‘The Dead Don’t Die’: Jim Jarmusch Conjures His Own Version of a Zombie Apocalypse

Jim Jarmusch defines both cult director and acquired taste. Never a filmmaker to play by the rules or sell out to crass commercialism, his cinema swerves from easily accessible to meanderingly experimental.  “The Dead Don’t Die” is Jarmusch’s take on the zombie genre, using a lot of tricks we recognize while blending them with his peculiar, chatty arthouse style. Like many a bold experiment it doesn’t always work, but there’s little mistaking who made the movie.
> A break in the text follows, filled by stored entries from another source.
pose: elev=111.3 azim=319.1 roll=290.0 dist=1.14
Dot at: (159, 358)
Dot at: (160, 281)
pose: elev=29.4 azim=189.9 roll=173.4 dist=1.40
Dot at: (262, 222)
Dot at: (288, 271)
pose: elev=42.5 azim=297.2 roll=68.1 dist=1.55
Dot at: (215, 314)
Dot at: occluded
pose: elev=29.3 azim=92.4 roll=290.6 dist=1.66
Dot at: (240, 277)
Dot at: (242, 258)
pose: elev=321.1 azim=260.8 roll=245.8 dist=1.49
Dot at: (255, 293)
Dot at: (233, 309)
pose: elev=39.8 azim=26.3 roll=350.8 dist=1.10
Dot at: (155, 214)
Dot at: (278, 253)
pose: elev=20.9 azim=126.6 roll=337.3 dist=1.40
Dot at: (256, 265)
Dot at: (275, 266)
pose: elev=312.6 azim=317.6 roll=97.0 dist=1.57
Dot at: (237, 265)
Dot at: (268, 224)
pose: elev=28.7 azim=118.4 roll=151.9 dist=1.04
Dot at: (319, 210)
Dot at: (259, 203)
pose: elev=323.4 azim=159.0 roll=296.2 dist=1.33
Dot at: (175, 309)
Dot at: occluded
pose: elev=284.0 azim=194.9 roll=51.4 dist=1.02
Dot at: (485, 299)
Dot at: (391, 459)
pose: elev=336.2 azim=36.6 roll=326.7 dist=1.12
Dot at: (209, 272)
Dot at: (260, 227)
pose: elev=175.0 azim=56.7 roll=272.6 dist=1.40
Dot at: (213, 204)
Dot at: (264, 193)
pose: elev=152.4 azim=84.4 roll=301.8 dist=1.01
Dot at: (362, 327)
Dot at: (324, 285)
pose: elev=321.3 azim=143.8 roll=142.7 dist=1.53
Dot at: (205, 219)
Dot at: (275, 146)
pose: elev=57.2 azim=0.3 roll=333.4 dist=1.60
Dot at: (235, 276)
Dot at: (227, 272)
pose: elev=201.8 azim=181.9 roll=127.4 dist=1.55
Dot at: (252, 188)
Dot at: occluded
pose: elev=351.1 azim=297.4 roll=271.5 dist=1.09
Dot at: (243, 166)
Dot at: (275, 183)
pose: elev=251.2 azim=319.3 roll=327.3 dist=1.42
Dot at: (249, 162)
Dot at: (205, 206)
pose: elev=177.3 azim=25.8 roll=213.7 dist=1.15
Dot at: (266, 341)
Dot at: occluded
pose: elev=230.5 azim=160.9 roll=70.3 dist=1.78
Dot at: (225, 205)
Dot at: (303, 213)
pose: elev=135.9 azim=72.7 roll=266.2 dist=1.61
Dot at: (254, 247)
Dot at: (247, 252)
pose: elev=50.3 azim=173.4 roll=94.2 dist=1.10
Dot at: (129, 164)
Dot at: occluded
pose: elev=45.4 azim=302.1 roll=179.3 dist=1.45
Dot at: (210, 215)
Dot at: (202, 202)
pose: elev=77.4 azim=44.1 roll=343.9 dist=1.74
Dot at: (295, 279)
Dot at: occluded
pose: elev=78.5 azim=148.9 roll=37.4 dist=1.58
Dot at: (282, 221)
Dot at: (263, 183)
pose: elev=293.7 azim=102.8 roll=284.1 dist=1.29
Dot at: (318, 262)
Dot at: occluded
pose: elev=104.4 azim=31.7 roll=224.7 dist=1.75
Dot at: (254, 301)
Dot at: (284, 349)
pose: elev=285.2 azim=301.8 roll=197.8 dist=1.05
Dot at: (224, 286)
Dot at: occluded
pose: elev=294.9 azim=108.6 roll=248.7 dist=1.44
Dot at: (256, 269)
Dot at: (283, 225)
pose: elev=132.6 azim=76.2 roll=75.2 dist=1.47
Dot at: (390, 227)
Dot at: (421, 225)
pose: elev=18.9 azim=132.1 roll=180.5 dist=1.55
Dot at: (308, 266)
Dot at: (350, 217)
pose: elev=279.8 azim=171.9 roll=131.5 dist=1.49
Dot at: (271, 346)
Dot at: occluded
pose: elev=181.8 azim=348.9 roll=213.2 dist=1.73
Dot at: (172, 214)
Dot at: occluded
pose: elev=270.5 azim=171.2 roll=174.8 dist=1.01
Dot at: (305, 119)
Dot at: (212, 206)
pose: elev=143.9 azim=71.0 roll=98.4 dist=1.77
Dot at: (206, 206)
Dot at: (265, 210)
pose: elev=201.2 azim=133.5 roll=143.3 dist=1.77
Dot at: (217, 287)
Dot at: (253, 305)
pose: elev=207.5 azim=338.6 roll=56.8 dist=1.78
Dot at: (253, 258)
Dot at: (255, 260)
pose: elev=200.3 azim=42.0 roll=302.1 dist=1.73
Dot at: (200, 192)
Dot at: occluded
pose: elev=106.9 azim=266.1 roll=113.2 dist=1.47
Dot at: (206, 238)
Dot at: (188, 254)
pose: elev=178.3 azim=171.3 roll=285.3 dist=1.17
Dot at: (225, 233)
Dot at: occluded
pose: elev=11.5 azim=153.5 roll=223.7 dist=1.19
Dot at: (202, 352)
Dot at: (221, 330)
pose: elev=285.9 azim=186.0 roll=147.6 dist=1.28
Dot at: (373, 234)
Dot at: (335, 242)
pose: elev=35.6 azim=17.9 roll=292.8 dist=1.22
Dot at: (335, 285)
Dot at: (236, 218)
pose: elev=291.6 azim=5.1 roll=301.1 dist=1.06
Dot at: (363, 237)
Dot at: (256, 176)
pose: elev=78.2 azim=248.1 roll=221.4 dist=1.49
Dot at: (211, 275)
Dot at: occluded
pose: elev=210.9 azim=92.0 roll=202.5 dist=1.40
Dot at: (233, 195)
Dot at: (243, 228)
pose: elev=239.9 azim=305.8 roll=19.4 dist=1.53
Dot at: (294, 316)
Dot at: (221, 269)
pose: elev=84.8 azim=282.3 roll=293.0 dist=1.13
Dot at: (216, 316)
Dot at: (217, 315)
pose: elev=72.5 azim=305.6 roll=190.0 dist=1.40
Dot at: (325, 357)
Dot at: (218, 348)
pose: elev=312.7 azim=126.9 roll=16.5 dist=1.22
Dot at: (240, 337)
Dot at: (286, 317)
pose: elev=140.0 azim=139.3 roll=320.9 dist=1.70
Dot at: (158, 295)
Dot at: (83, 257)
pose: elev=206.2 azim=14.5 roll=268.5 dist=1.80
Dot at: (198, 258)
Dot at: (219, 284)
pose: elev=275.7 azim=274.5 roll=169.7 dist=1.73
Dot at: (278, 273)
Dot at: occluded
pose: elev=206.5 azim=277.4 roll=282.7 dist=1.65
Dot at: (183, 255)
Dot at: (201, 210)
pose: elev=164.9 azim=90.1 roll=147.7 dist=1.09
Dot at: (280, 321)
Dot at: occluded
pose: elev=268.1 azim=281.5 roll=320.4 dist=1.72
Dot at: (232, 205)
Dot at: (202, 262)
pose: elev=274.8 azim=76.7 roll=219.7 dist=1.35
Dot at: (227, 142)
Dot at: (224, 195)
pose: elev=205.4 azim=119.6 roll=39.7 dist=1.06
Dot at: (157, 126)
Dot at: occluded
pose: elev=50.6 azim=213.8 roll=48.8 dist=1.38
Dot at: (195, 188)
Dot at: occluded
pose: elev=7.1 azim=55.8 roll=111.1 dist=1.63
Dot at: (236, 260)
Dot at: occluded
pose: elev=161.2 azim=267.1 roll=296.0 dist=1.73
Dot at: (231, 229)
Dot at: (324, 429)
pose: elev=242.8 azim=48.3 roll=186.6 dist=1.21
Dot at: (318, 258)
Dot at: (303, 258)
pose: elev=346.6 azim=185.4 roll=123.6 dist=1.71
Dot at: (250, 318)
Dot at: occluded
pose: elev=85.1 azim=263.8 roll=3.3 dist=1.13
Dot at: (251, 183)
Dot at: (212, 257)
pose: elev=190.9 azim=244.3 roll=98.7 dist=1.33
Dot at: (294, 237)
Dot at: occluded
We are taken to the rural American town of Centerville, surrounded by forests and lakes. Police Chief Cliff Robertson (Bill Murray) spends his days patrolling with Officer Ronnie Peterson (Adam Driver). Back at the station they are joined by take no nonsense Officer Mindy Morrison (Chloë Sevigny). Overall it’s a quiet town where locals gossip at the local diner, like Trump-supporter Frank Miller (Steve Buscemi), who is annoyed by local loon Hermit Bob (Tom Waits) stealing his chicken. But grander things are happening, such as the Earth tilting on its axis due to too much fracking. This is having the effect of making the days run longer, there’s also a strange glow around the moon when evening does come. Then, one night, two zombies appear, played by Iggy Pop and Sara Driver who carry out a bloody massacre at the diner. They are soon followed by more dead rising from the graves and even the local morgue, which is run by the enigmatic, samurai sword-wielding Zelda Winston (Tilda Swinton). Chief Robertson, Officer Peterson and Officer Morrison soon become aware of the little apocalypse descending on the town and do the only thing possible, blow off or chop off heads.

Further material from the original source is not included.